What You Deny Claims You, What You Accept Transforms You
Many people who come into my office want to change. Especially their situations of permanent discomfort, unease and unhappiness. Yet, without making a real change in themselves. A big part of the initial resistance to psychotherapy that these people present has a lot to do with their fear to accept what is truly happening in their lives. Funny enough, because most of the correct changes take place because the individual has recognized their starting point.
Too many people overvalue what they are not and undervalue what they truly are. Part of their pain is produced by the way they evaluate themselves. At the same time, these people think that the pain they are experiencing could turn them into susceptible and belligerent people.
The interpretations that are associated with our emotional reactions are the ones which make us suffer and fall into a conflict with ourselves. Ultimately, we are the cause- or at least the “accomplices”– of our own self-harm.
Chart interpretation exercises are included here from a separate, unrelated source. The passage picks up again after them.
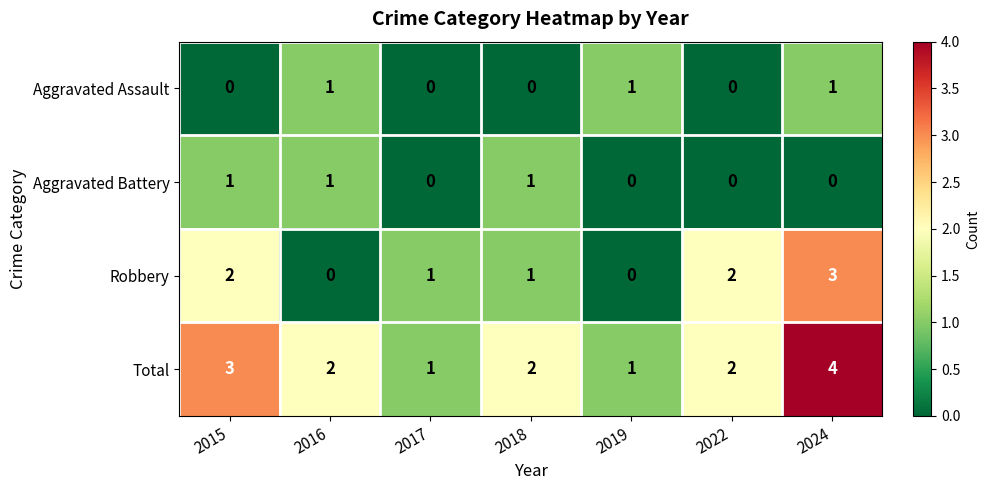

Between 2015 and 2016, which series saw the biggest shift?

Robbery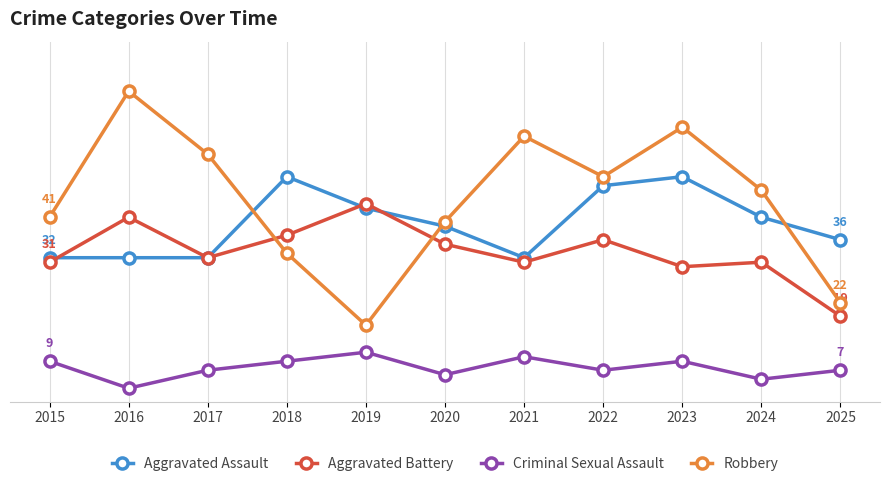

What are all the series names shown in the legend?

Aggravated Assault, Aggravated Battery, Criminal Sexual Assault, Robbery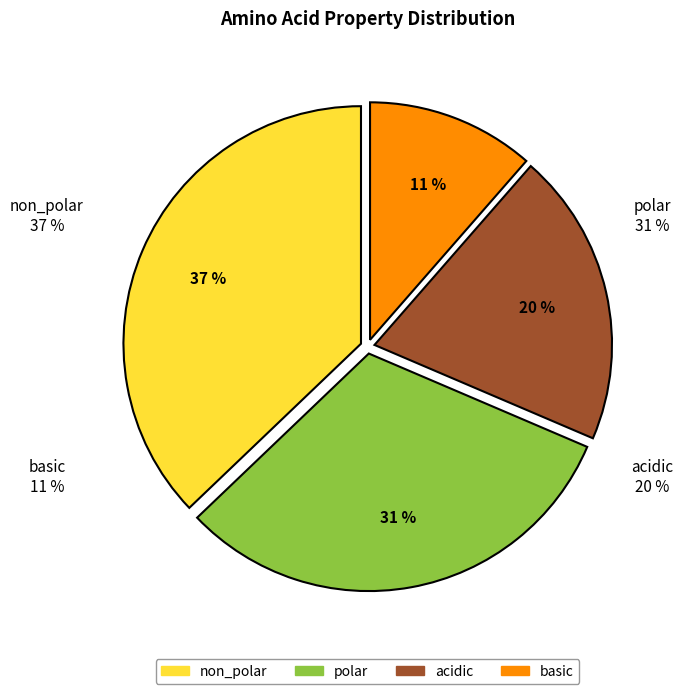

To the nearest percent, what is the average slice percentage?

25%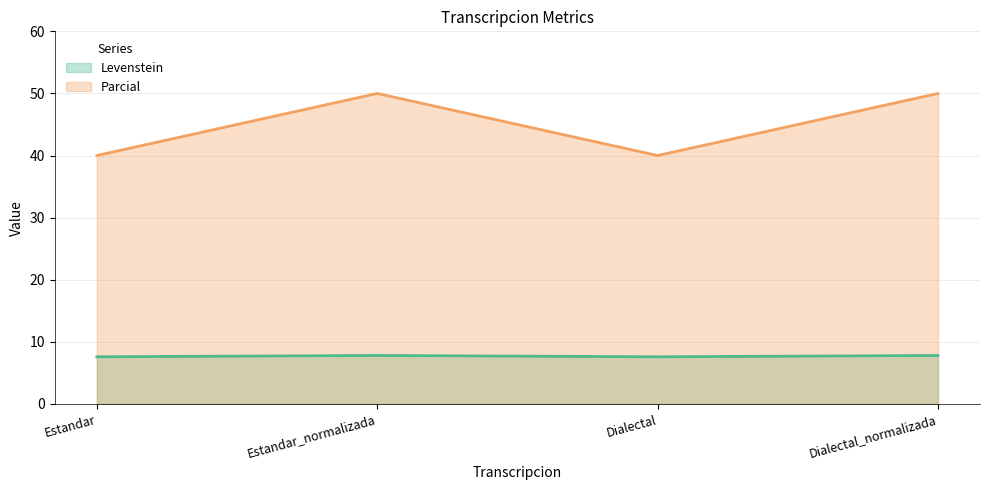

Rank the series at Estandar from highest to lowest value.

Parcial, Levenstein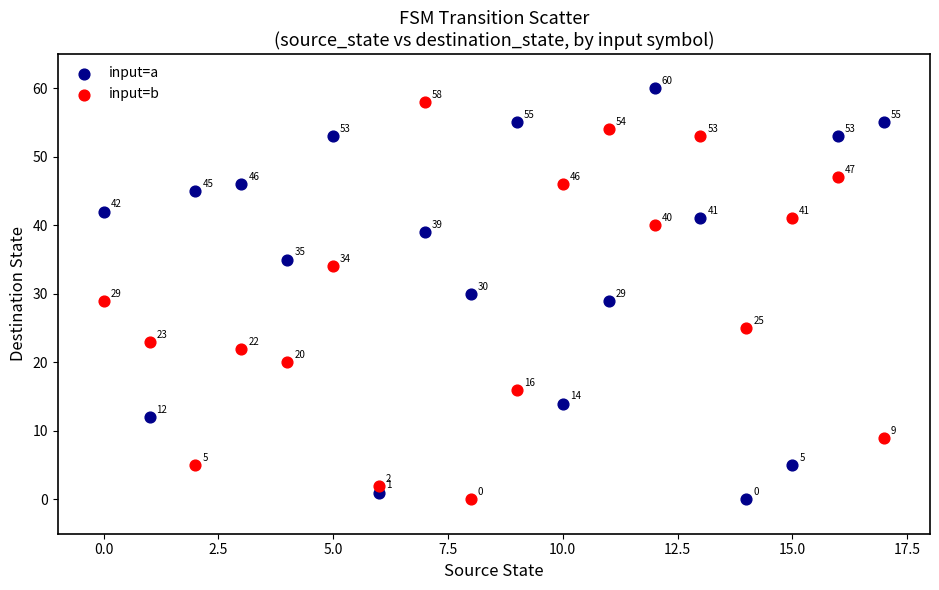

Which series has the widest spread of Y values?

input=a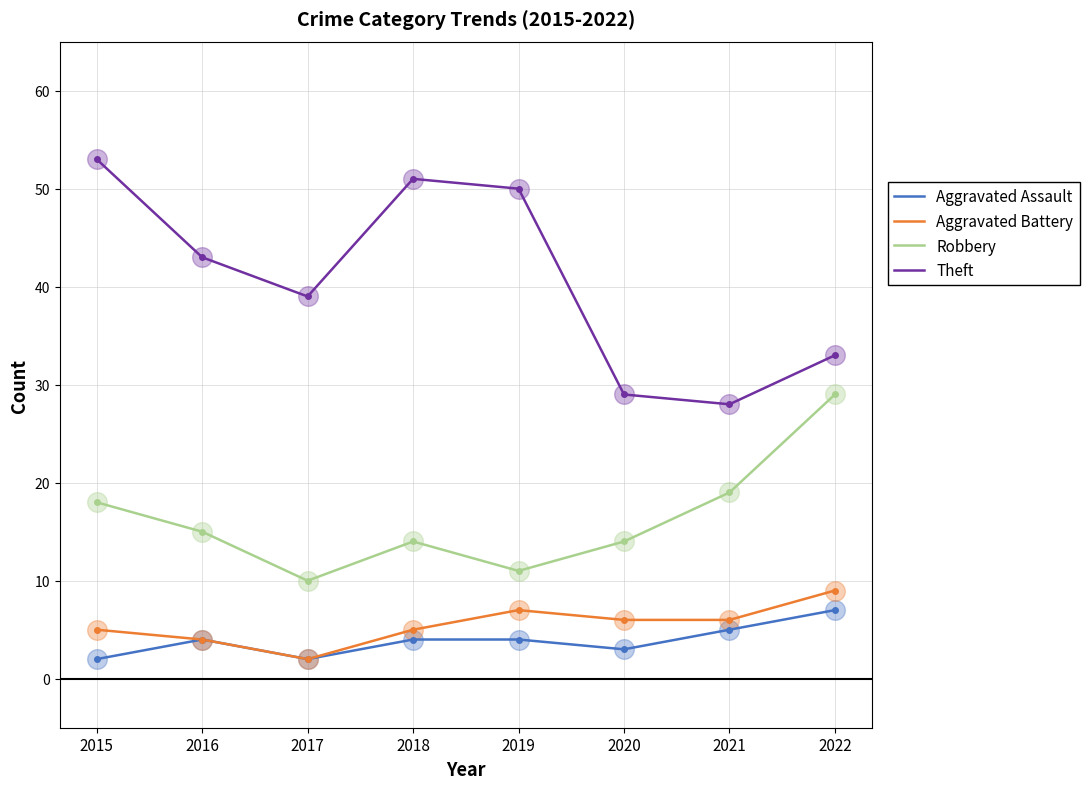

Which series has the largest range (max minus min)?

Theft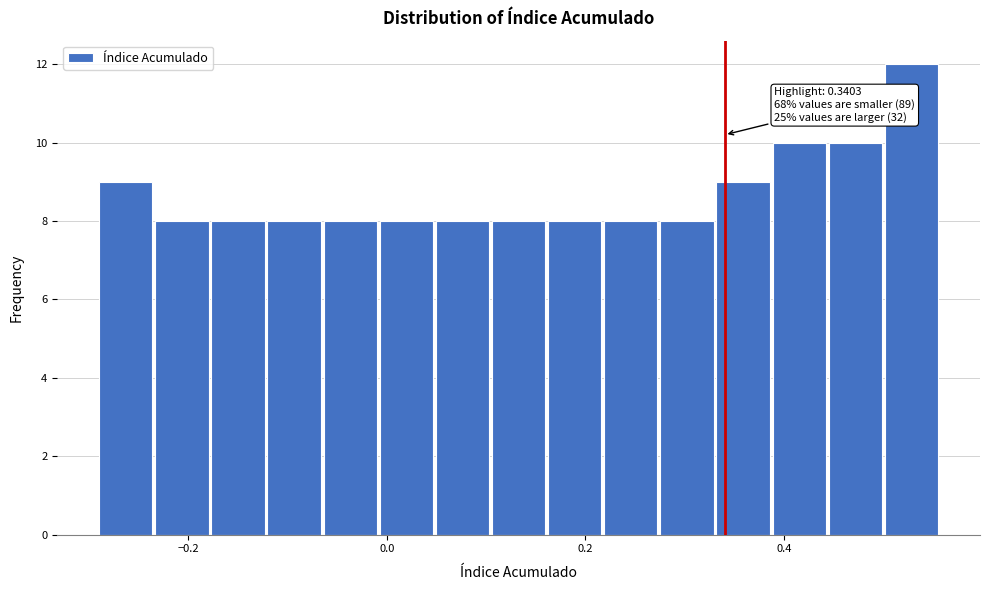

Read against the x-axis, roughly where is the centre of the tallest bar?

0.52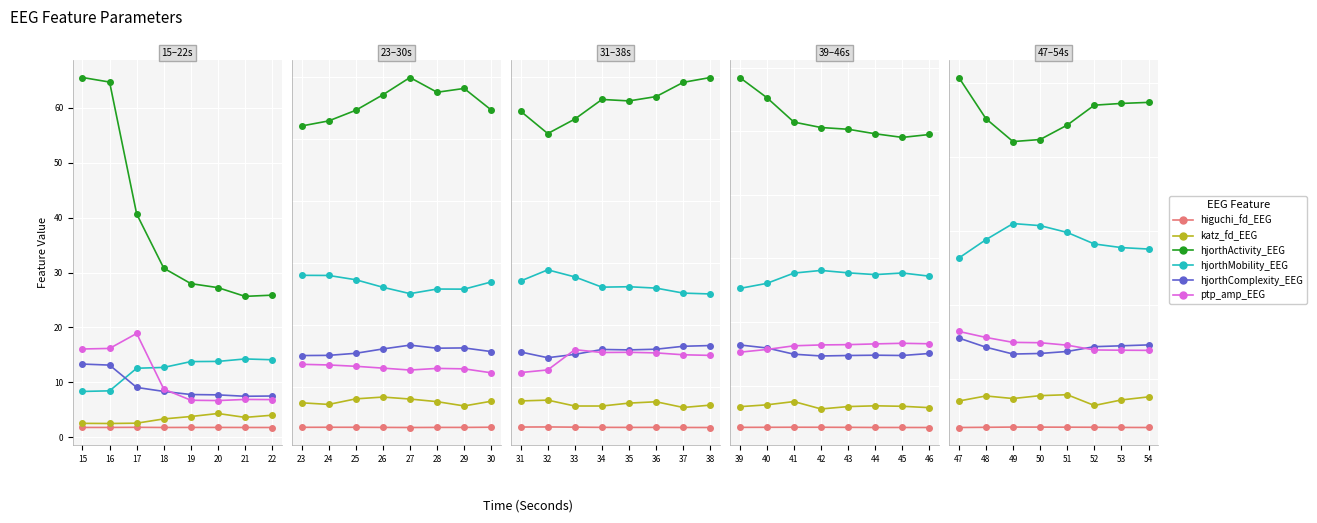

Which series has the largest total across all categories?

hjorthActivity_EEG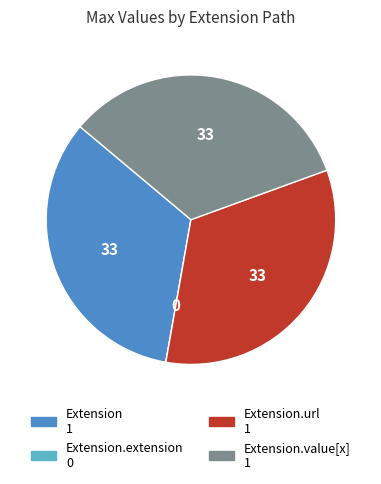

Is there any slice that represents more than half of the pie?

No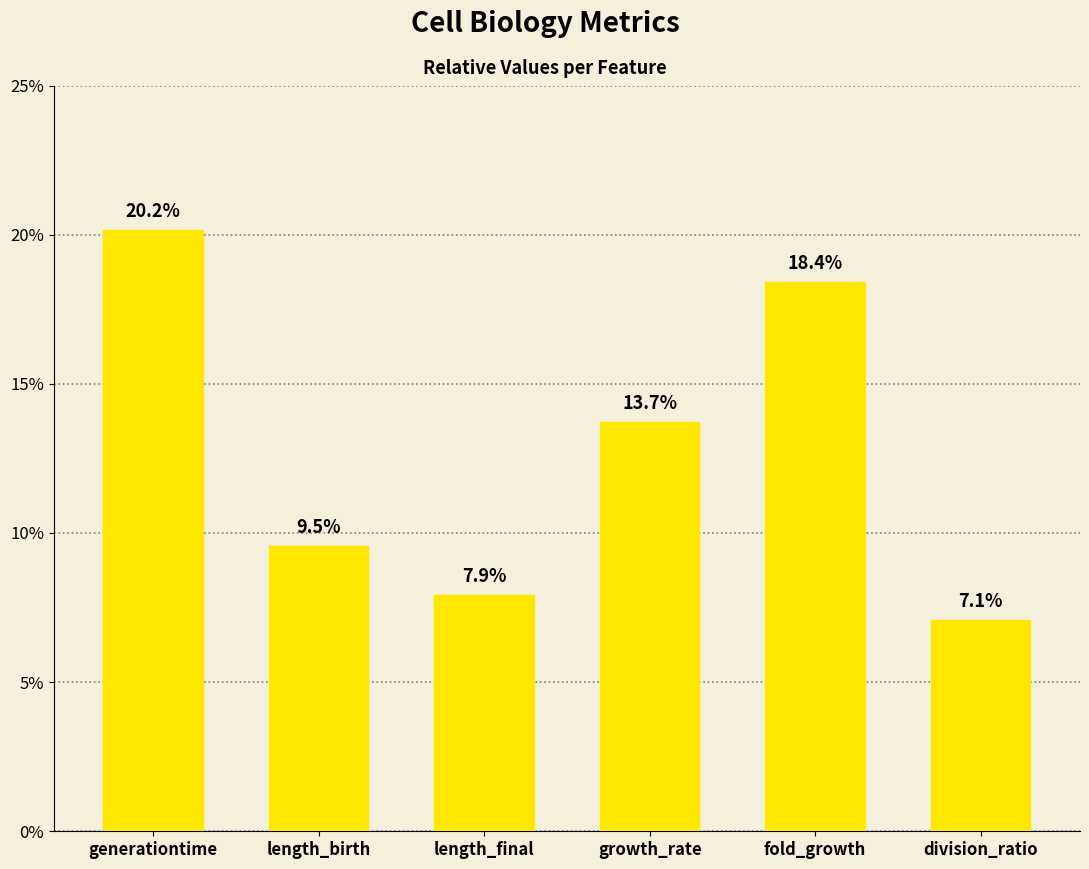

What is the label of the 3rd bar from the right?

growth_rate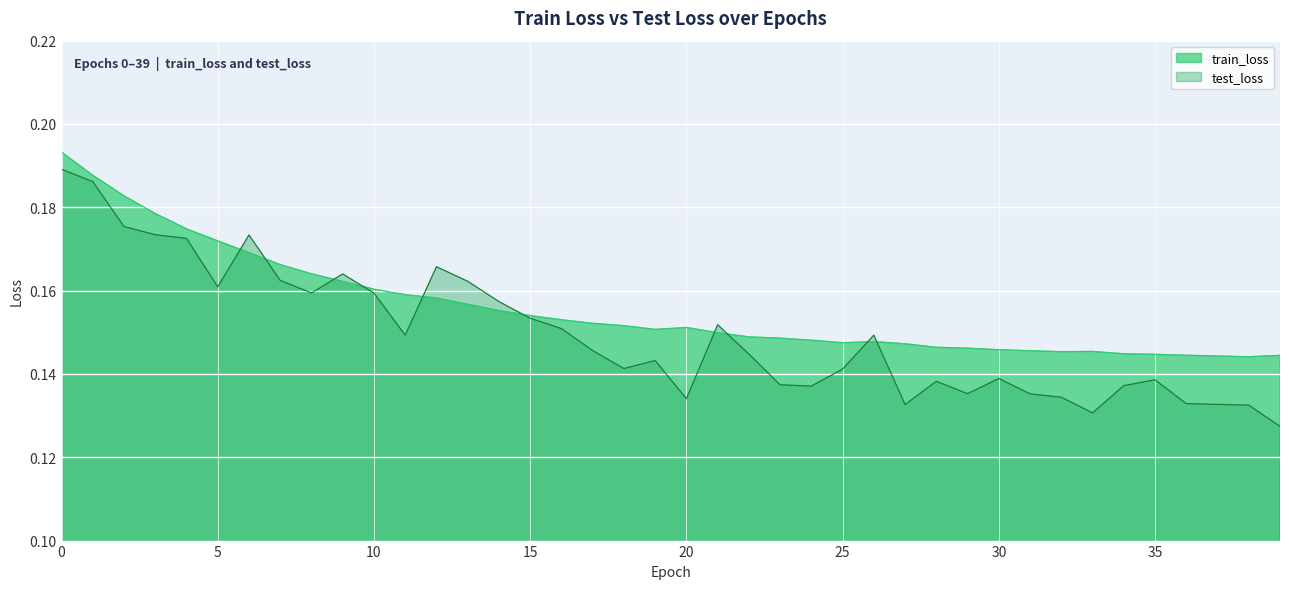

Between 33 and 1, which is larger?

1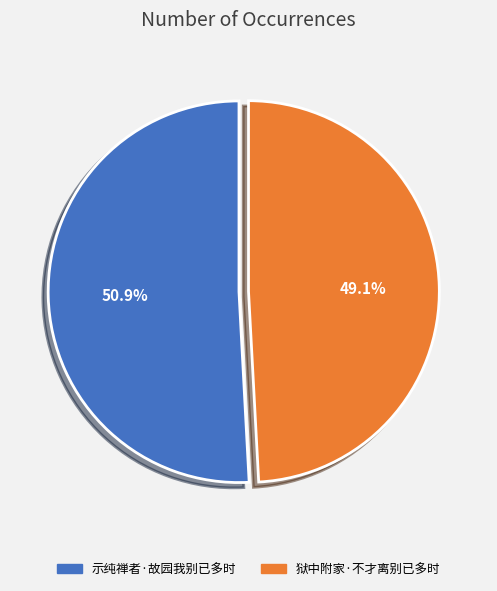

To the nearest percent, what percentage of the pie is 狱中附家·不才离别已多时?

49%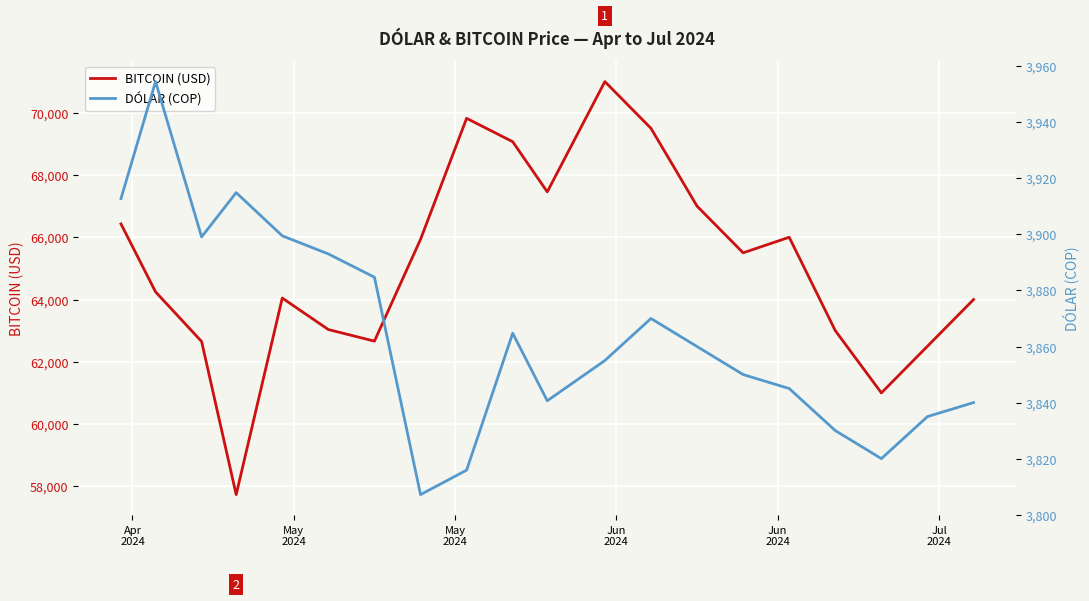

True or false: DÓLAR (COP) has a value of 5777.1 at 7.

False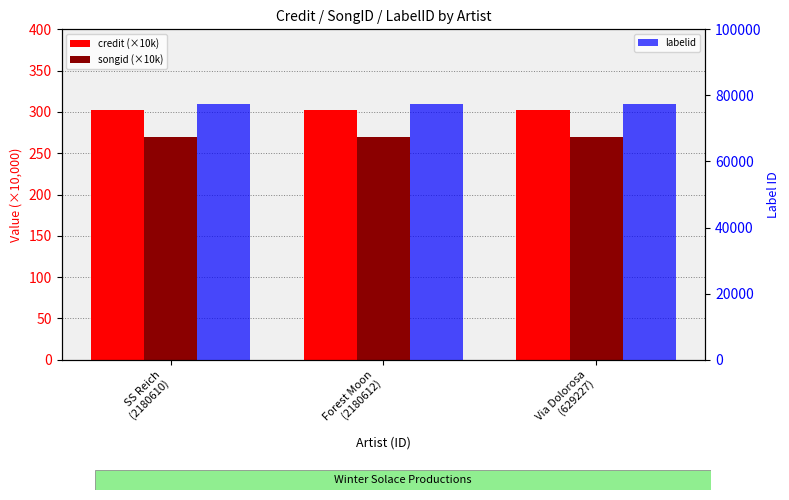

Rank the series by their maximum value, from lowest to highest.

songid (×10k), credit (×10k), labelid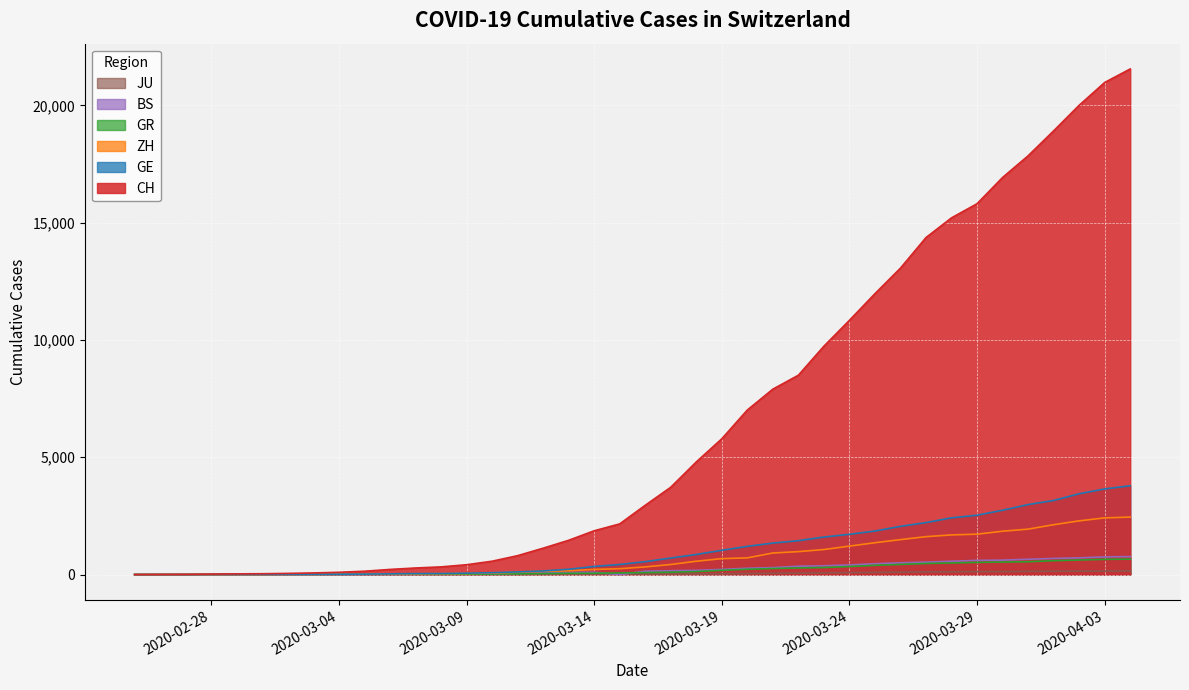

Which series has the widest spread of values?

CH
Choosing to adopt an attitude of resistance will in many occasions hinder your progress. It keeps you from understanding that the cause of your suffering has nothing to do with the stimulus in question. Instead, it’s about the relationship you have with this stimulus. People who resist change simply hope that their problems will improve. That they will do so on their own in the future without assuming a proactive attitude. They expect to be compensated in some way without changing any of the behaviors which actually caused the problem.
Happiness can only exist in acceptance. When you accept something, it transforms you.
Peace comes from within, don’t seek it in the external world
Many of the patients which come into the office think the same thing. That the source of their complaints can be found in external factors, which makes them hard to control. Furthermore, a big part of their desperation emerges and is maintained due to an excessive fixation on an unjust situation. One that they have no control over.
When we’re not capable of regulating our own moods, we easily resort to placing the blame on others for our emotional unease. Upon focusing on others, we are placing the control of our emotions in the hands of others.
In regards to their essence, no one would consciously and voluntarily hand over the control of their emotions to someone else. However, we crumble every time someone doesn’t meet the expectations we had about them. Teaching people to deal with pressure and frustration is a fundamental aspect of an individual’s mental dynamic. This task begins by making the patient accept their situation and, likewise, their ability to intervene in it.
Inner changes precede external changes
When our beliefs clash with those of other people or with circumstances that differ from our way of seeing things, we tend to develop a recurrent psychological discomfort. Initiating a process of personal change will help us focus on ourselves and will keep us from victimizing ourselves. Furthermore, it will prevent indignation and resignation.
Being honest with ourselves may be painful at first, but in the medium term it is very liberating. It allows us to confront the truth about who we are and how we interact with our inner world. In truth, we are the only ones capable of disturbing ourselves.
We’re the only ones with the power to harm ourselves. Despite having liberated our own minds, this personal illusory war causes us a set of emotional burdens. Among them are guilt, resentment, grudges, hatred, punishment and the desire for vengeance. All of these emotions are the ones which lead us towards therapy, sometimes disguised as conflicts with others.
These emotions are the result of having interpreted past facts and emotions in an excessive, external way. The problem emerges when these past facts condition our relationships in the present. It poses a problem when it keeps us from moving forward. Remember: only when you accept the past will you be able to live in the present.